Over the weekend, Bank of America announced that it is suspending foreclosures in 23 states after a BofA official admitted he signed 7,000 to 8,000 foreclosure filings a month, but did not read them “because of the volume.” BofA joined JP Morgan Chase and GMAC Mortgage in halting foreclosures amidst revelations that foreclosure documents have been processed by so-called “robo-signers,” without any sort of due process or verification.
Last week, Wells Fargo, the second largest mortgage servicer in the country, offered assurances that its foreclosure process is sound, telling HousingWire, “Wells Fargo policies, procedures and practices satisfy us that the affidavits we sign are accurate. We audit, monitor and review our affidavits under controlled standards on a daily basis.” But, if a deposition obtained by the Associated Press is any example, that rosy assessment may not be based in reality:
An executive with Wells Fargo said he checked only the dates on up to 150 foreclosure documents he signed daily. The admission was made during a deposition in May when the executive said he relied on co-workers to make sure the information was correct on paperwork, according to news reports Sunday.
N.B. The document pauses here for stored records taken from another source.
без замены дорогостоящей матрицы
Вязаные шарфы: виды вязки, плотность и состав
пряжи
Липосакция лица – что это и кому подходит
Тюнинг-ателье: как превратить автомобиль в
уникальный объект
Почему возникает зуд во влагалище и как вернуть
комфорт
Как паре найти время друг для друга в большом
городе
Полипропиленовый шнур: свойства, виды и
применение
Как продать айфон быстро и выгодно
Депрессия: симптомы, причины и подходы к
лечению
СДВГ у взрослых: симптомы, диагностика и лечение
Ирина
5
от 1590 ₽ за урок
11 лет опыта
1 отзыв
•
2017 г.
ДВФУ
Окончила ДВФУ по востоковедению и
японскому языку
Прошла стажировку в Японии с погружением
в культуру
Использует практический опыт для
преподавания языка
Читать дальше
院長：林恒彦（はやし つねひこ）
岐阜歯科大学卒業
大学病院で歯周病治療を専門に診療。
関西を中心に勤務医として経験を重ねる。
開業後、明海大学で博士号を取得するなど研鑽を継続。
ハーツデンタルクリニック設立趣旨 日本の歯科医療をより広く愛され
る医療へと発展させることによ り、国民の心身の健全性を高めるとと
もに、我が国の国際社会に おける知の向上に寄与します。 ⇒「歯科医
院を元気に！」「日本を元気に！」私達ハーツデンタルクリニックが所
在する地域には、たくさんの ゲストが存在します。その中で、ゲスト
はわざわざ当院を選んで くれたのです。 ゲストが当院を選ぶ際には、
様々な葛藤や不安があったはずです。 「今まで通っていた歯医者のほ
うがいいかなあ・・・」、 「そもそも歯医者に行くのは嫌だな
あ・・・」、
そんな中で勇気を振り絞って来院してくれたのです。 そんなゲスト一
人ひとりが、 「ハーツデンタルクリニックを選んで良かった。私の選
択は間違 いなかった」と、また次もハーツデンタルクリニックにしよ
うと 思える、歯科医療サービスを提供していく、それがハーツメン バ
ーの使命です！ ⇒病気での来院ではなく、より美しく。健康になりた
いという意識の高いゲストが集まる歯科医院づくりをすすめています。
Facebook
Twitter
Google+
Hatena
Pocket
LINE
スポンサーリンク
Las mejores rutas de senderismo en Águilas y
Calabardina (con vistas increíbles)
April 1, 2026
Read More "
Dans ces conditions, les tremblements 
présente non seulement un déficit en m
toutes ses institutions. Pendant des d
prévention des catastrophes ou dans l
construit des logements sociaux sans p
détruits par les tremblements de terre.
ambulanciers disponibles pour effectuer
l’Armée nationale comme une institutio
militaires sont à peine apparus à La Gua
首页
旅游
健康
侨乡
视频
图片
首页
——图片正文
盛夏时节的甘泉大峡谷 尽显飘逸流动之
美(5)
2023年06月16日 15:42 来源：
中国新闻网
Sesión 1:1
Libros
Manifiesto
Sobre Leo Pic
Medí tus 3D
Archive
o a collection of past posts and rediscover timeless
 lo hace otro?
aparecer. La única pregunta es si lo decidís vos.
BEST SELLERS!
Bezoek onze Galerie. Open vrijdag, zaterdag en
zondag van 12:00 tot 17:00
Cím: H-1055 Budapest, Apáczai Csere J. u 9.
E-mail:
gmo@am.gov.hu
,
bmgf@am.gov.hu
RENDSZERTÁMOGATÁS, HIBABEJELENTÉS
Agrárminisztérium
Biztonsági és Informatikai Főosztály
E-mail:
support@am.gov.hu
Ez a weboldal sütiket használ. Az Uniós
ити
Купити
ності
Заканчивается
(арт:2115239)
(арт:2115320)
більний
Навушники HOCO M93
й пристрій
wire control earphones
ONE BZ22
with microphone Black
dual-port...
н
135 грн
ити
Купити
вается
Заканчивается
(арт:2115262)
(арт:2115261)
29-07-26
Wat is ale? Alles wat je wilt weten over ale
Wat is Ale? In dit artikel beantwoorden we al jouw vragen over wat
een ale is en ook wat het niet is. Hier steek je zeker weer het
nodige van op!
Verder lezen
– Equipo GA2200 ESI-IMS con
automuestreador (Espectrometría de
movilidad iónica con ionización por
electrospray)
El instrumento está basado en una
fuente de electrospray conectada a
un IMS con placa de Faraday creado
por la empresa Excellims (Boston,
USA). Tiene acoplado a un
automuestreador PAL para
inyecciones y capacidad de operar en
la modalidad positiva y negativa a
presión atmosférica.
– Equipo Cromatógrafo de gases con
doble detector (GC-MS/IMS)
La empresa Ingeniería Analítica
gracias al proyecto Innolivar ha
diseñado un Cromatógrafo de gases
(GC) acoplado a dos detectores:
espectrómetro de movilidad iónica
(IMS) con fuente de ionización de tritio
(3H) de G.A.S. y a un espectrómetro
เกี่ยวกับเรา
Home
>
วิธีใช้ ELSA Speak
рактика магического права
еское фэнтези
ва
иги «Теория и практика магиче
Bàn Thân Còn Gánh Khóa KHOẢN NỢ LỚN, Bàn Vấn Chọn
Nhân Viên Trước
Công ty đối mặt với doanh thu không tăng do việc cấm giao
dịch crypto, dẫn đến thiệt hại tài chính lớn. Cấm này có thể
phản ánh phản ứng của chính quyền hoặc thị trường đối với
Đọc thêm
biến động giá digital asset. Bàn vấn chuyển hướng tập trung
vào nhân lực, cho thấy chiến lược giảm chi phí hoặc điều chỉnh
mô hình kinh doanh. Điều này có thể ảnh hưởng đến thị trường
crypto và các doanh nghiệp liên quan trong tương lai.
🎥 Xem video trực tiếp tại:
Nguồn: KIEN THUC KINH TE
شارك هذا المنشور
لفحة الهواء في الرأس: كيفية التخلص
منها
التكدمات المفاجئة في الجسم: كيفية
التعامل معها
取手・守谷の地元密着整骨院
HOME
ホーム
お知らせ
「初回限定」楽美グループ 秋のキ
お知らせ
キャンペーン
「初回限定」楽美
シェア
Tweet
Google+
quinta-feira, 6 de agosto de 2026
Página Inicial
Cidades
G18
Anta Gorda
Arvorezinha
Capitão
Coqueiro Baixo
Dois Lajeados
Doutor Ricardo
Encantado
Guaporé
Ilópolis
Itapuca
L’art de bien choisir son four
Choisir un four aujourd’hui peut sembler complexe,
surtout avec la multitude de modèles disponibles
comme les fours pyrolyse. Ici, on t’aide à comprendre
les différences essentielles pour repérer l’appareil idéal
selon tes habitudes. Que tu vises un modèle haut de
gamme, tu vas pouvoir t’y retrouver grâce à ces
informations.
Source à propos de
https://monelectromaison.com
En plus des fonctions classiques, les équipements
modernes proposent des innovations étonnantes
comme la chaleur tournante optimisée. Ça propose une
The deposition of the Fort-Mill, S.C.-based Wells Fargo vice president, Herman John Kennerty, was reported over the weekend by AOL Daily Finance and obtained by The Associated Press.
In Florida, “a recent sample of foreclosure cases in the 12th Judicial Circuit of Florida showed that 20 percent of those set for summary judgment involved deficient documents.” That means one in five foreclosures in a state devastated by the housing crisis may be improper.
At least six states are investigating potentially improper foreclosure practices, and legal experts told the New York Times that courts “may impose sanctions on lenders or their representatives or may force banks to pay borrowers’ legal costs in these cases.” “[The banks' actions] reflects the hubris that as long as the money was going through the pipeline, these companies didn’t really have to make sure the documents were in order,” said Kathleen C. Engel, dean for intellectual life at Suffolk University Law School and an expert in mortgage law.
At the same time, a new study from Professor Douglas Massey of the Woodrow Wilson School of Public and International Affairs at Princeton University shows that “predatory lending aimed at racially segregated minority neighborhoods led to mass foreclosures that fueled the U.S. housing crisis.” Massey found that “living in a predominantly African-American area, and to a lesser extent Hispanic area, were ‘powerful predictors of foreclosures‘ in the nation,” as subprime lending in those areas skyrocketed.
So will Wells, like BofA and JP Morgan, suspend foreclosures until this mess is sorted out? Or will it continue to throw people out of their homes, when its own officials admit to not having done due diligence on foreclosure documents?